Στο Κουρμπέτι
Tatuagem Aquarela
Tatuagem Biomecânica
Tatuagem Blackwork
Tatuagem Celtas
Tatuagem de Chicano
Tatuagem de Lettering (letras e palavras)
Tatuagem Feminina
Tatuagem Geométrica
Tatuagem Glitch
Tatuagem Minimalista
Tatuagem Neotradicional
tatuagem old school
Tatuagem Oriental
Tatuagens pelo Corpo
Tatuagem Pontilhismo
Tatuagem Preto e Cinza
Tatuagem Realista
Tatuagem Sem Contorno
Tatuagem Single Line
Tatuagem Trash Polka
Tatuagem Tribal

* * *

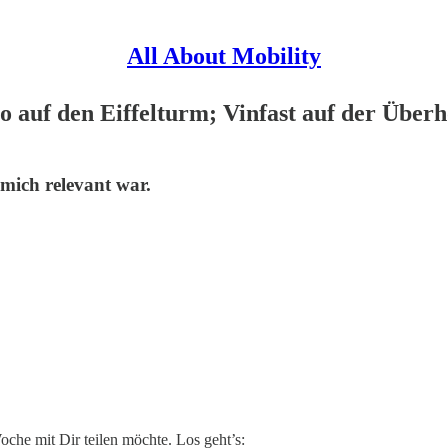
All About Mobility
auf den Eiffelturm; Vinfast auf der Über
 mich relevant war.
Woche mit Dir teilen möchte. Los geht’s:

**What to work on**
Extract every line of the material above that contains the string "Vinfast", treating uppercase and lowercase letters as different.

**Response below**
auf den Eiffelturm; Vinfast auf der Über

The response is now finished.